* **BRIEF**
Transcribe the whole listing exactly; the images stay out.

* **AVAILABLE DATA**
________________

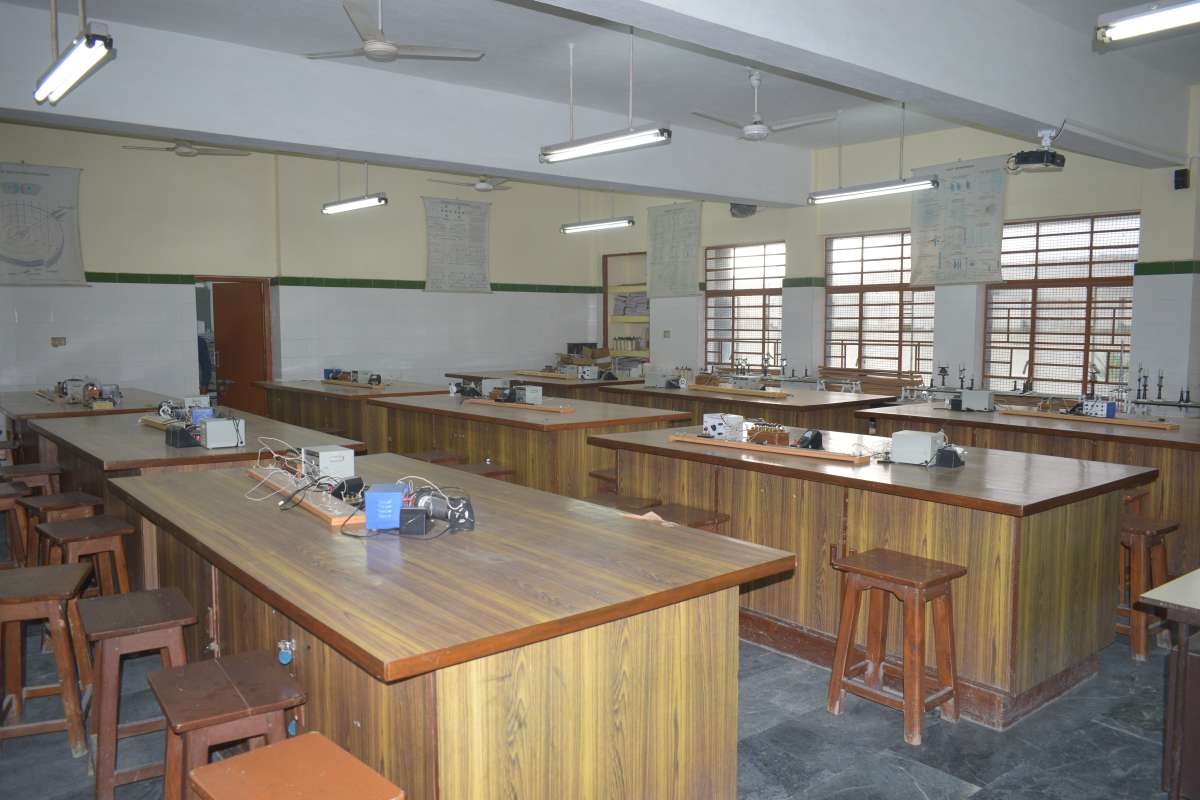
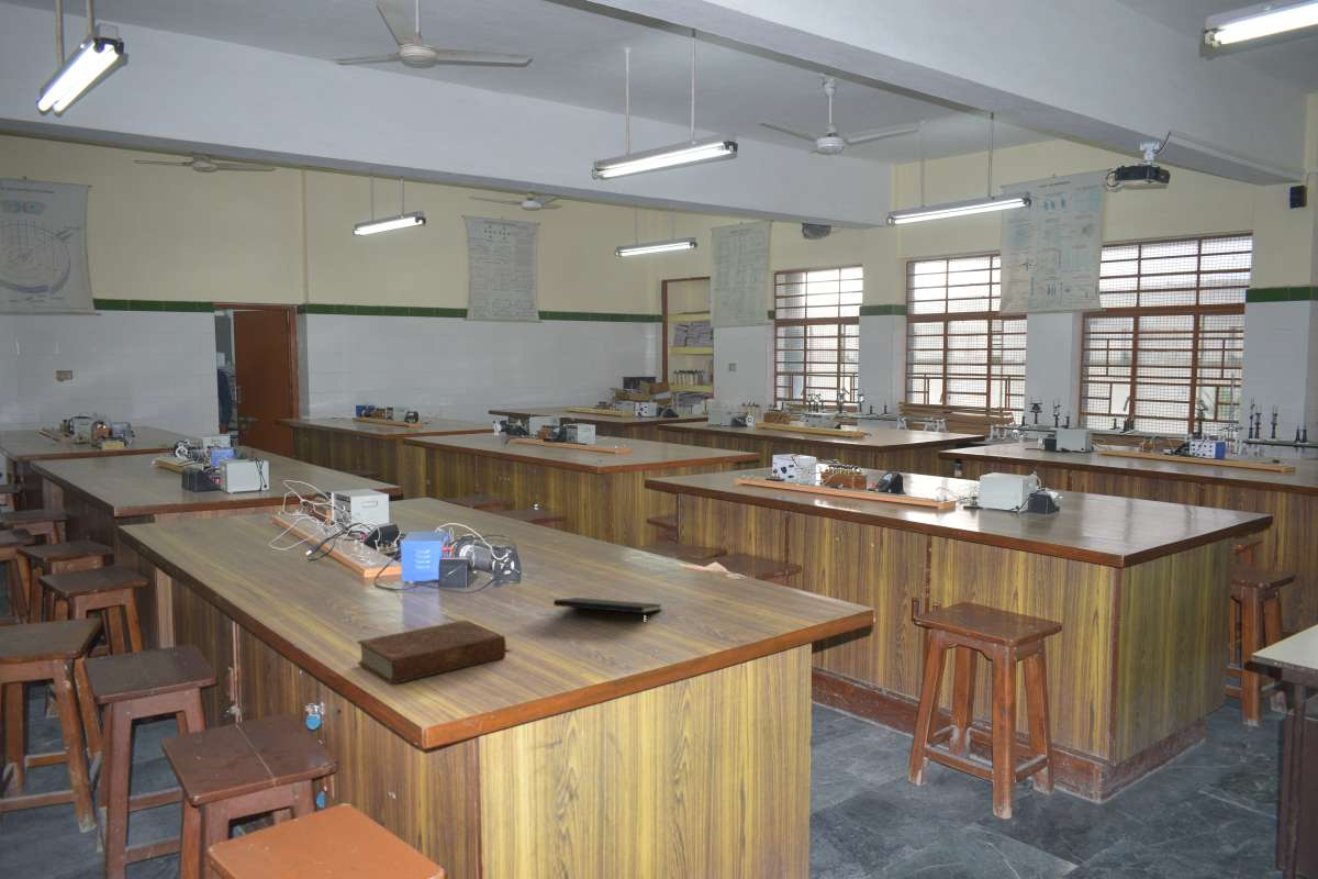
+ book [356,619,513,685]
+ notepad [552,597,663,627]
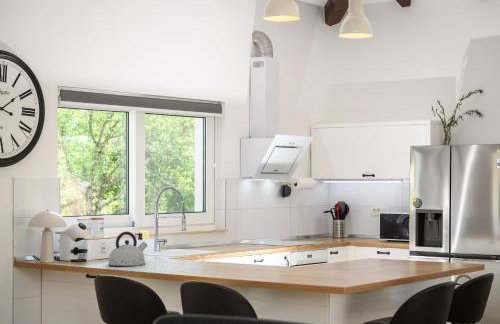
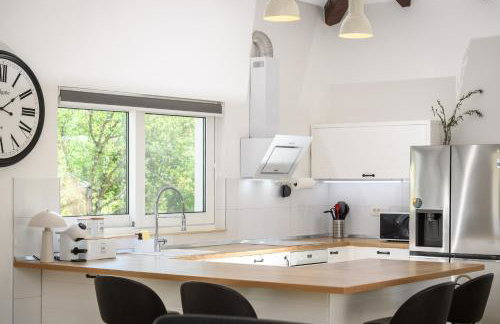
- kettle [107,231,149,267]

________________

* **YOUR SOLUTION**
+ book [356,619,513,685]
+ notepad [552,597,663,627]
- kettle [107,231,149,267]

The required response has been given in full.